Consigne: Dans le texte ci-dessous, relevez tous les termes placés entre guillemets dans la phrase de la note 6 qui commence par « Partout, il est question ». Donnez-les dans leur ordre d'apparition.

Texte:
>>>


  1. C’est en termes emphatiques que Guy Verhofstadt présente pour sa part la « troisième voie » : « Ce qu’on qualifiait de “gauche” et de “droite” à l’époque communiste, deviennent maintenant les composantes sociale et libérale du même renouveau. Leurs plus grands adversaires sont les ennemis du socialisme et du libéralisme. Leur seul avenir réside dans l’alliance de la liberté et de l’égalité, selon le projet démocratique des Lumières et selon le progrès inauguré par les révolutions politique et industrielle […]. Ce que nous appelons État social actif constitue un des leviers les plus puissants de ce renouveau. C’est le signal le plus clair indiquant que libéralisme et socialisme, croissance économique et protection sociale peuvent non seulement aller de pair mais qu’en outre, ils ne peuvent prendre leur essor que dans cette relation », Guy Verhofstadt, op cit.
  2. politique qui dépasse l’opposition entre croissance économique et protection sociale. Pendant des années, cet antagonisme a été le noeud de toute discussion idéologique ou politique. Il fallait choisir entre croissance économique ou protection sociale, entre le modèle atlantique ou le modèle rhénan. L’État social actif postule l’inutilité de cette opposition ; en d’autres termes : croissance économique et taux d’activité élevé garantissent la meilleure protection sociale. Cette garantie ne peut présenter un caractère permanent que s’il est simultanément tenu compte du respect pour le développement durable de notre société. », Guy Verhofstadt, op cit.
  3. De plus, « la féminisation du marché du travail peut tout aussi bien être un argument pour appuyer l’activation de l’homme aux activités ménagères », Frank Vandenbroucke, op. cit.
  4. On aura reconnu les prénoms utilisés il y a quelques années lors d’une campagne promotionnelle pour les « agences locales pour l’emploi » (A.L.E.) sur la rime : « Sabine fait la cuisine » et « Gaston tond le gazon ».
  5. Fortement contestées au moment de leur mise en place, dans la mesure où il leur était reproché de favoriser la création d’une nouvelle domesticité (« Gaston et Sabine ») et de faire éclater la notion même d’emploi en « petits boulots », les A.L.E semblent aujourd’hui durablement installées avec une moyenne mensuelle d’environ 40 000 personnes utilisant le dispositif (septembre 2000), les chômeurs ayant même tendance à demander de pouvoir dépasser le plafond mensuel de 45 heures autorisé, en vue d’améliorer le niveau de leurs revenus.
  6. Cette promotion de l’autonomie comme valeur cardinale déborde largement le champ des dispositifs d’insertion stricto sensu. Le nouveau décret sur les missions de l’enseignement en Communauté française de Belgique précise que « l’épanouissement de la personne » est la première mission de l’école. La suppression du redoublement à certains niveaux, la possibilité d’individualiser les trajectoires scolaires, l’introduction de la participation des élèves vont également dans le sens de finalités définies en référence à l’autonomie et à l’autodétermination du sujet individuel. Il en va de même pour la politique d’aide aux personnes handicapées où le nouveau décret vise la désinstitutionnalisation de la prise en charge de la personne handicapée, qui doit conquérir son autonomie. On pourrait ainsi multiplier les exemples de cette nouvelle logique. Partout, il est question d’« autonomie », de « contrat », d’« évaluation », de « projet », de « négociation », d’« accompagnement » et d’« orientation ».
  7. Tous ne partageront pourtant pas ces formes de distances au rôle : celles-ci s’inscrivent sur un éventail à un extrême duquel on trouvera la figure de l’assistant social « sérieux » (« un peu coincé », se moqueront ses collègues) qui se situe davantage dans une logique de justification et, à l’autre extrême, celle de l’assistant social « idéaliste » (« petite fleur », ironiseront ses collègues) qui, au cynisme entre collègues, préfèrera l’humour avec les usagers pour « dédramatiser les situations vécues ».

<<<

Données fournies:
>>>

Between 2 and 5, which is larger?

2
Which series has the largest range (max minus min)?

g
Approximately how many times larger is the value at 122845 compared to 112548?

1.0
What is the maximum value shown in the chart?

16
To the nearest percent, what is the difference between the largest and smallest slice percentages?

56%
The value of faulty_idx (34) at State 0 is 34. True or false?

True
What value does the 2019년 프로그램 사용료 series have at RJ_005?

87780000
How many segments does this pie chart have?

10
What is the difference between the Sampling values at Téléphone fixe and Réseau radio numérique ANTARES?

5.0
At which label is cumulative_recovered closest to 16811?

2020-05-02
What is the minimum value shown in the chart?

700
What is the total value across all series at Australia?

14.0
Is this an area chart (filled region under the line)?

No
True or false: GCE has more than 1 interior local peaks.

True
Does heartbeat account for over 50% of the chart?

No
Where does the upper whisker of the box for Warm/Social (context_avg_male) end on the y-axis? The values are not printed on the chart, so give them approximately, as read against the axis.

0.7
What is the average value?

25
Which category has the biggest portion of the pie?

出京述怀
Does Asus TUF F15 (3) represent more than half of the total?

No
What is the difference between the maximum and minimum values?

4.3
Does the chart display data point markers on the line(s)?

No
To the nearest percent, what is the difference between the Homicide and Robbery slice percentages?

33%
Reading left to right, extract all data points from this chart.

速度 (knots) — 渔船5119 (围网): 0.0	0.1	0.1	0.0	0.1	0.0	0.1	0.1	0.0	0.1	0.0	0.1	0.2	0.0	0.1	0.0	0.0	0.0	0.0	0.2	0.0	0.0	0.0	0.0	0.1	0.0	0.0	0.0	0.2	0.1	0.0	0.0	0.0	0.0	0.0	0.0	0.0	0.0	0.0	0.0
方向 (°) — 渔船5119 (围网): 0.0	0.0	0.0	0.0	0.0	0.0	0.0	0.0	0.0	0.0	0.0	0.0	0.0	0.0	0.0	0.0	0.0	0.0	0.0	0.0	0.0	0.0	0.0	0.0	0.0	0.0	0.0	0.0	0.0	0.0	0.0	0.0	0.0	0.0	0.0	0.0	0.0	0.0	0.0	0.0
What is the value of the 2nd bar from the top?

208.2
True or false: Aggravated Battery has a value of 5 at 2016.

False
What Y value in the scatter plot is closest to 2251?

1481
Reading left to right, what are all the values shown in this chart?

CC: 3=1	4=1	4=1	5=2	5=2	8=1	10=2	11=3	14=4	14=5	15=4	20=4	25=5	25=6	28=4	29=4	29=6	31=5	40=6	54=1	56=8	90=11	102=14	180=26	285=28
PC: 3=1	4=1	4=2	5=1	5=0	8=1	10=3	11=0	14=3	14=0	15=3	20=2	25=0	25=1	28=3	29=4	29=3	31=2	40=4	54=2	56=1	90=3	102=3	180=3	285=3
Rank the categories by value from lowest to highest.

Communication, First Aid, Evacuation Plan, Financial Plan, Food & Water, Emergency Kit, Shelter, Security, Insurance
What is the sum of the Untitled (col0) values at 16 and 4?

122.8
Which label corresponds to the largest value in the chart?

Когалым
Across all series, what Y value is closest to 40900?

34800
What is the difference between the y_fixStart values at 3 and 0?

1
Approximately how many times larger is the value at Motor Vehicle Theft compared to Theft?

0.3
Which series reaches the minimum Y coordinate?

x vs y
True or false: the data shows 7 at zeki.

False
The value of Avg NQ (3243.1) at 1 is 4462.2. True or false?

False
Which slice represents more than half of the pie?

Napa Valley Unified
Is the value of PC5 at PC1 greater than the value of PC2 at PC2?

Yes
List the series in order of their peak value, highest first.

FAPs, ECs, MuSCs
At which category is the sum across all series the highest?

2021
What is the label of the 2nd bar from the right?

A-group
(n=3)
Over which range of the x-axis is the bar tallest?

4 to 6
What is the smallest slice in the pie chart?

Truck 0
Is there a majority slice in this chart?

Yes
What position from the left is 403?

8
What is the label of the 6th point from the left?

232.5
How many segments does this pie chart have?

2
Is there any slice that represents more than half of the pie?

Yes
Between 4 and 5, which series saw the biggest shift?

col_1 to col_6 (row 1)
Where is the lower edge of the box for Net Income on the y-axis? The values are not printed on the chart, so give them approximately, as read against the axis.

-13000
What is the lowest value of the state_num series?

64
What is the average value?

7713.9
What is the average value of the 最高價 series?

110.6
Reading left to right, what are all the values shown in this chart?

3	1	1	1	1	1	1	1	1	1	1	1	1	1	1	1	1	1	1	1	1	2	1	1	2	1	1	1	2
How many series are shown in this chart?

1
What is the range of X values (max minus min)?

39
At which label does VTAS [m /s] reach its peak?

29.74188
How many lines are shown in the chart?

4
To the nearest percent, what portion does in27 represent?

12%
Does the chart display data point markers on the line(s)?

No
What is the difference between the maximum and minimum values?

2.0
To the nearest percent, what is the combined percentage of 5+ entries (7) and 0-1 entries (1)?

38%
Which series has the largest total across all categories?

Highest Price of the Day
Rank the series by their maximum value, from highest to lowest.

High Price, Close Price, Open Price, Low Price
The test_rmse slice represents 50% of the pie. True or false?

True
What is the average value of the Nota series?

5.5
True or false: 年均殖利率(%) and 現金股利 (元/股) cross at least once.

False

<<<

Réponse: autonomie, contrat, évaluation, projet, négociation, accompagnement, orientation